# intro post from a manchester girl :)



## Pix (Jun 6, 2009)

Hi, not really much to say. 21 (almost 22 woo) getting into training. Always loved exercising but been lazy over the last few years and want to get the body shape i keep wishing i had. Time to get it me thinks!

Anyway thought i would join up to a forum so i can chat to others with simular interested and maybe bounce some ideas around and have a laugh or two 

ps- so many of you look dam amazing on here!

Ill have to take a photo soon to i can see the difference when i start looking awesome haha.

Looking forward to chatting to many of you 

Chloe aka Pix


----------



## 3752 (Jan 7, 2005)

Welcome to the forum Pix we have some really good female athletes on the board who can help you with any question you have....


----------



## Pix (Jun 6, 2009)

Thanks very much  Im sure it wont be long before im pestering them hehe.


----------



## freddee (Mar 2, 2009)

Welcome, what are your long term goals.


----------



## Mowgli1466867961 (Apr 9, 2009)

Welcome to the boards


----------



## Pix (Jun 6, 2009)

Hi Freddee and Mowgli

Not sure what my long term goals are, im not very good at planning lol I always need someone to tell me exactly what to do when it comes to fitness haha.
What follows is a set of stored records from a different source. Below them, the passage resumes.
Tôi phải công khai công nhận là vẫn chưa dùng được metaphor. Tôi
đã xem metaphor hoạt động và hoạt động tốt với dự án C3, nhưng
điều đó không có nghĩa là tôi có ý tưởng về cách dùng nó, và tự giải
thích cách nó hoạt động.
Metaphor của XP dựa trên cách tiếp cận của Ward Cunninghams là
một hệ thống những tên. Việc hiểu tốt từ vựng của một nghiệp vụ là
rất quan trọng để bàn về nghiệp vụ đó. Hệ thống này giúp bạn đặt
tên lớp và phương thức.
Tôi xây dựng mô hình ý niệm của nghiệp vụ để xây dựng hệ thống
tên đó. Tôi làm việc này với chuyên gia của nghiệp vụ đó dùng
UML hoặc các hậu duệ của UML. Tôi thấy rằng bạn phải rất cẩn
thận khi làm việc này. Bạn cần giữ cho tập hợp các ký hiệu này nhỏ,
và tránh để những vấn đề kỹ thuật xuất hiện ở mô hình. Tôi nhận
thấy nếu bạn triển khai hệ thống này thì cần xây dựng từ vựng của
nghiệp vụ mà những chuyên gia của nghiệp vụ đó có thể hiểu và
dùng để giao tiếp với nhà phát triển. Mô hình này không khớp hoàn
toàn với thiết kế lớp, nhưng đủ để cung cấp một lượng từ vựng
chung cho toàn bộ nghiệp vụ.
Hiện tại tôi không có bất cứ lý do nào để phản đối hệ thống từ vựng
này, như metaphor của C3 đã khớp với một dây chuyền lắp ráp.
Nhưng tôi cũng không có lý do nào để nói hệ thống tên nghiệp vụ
I guess just slim down and tone up, try to eat healthy and exercise regularly at the moment.

thanks for welcoming me


----------



## Hard Trainer (Apr 29, 2009)

Welcome to the forum and best of luck with your goals


----------



## howiepage (May 8, 2015)

Welcome to the board!


----------



## jonnymc (Mar 22, 2009)

All aboard!

stick in, keep motivated.... and "never give up".

You can do it, nothings impossible!

go for it....


----------



## Pix (Jun 6, 2009)

Hi mattious, Howard and jonnymc  thanks very much!

x x x


----------



## cellaratt (Jul 16, 2008)

welcome aboard...


----------



## joe1978 (May 21, 2009)

welcome to the forum pix


----------



## Magpie (Apr 6, 2009)

Hello and :welcome:


----------



## Pix (Jun 6, 2009)

Hi cellaratte, joe1987 and Magpie! Thanks for welcoming me  im really enjoying it so far. its already made a difference and ive not been here long lol.


----------



## webadmin1466867919 (Dec 1, 2006)

Welcome!

Perhaps posting a journal will help you on your way!


----------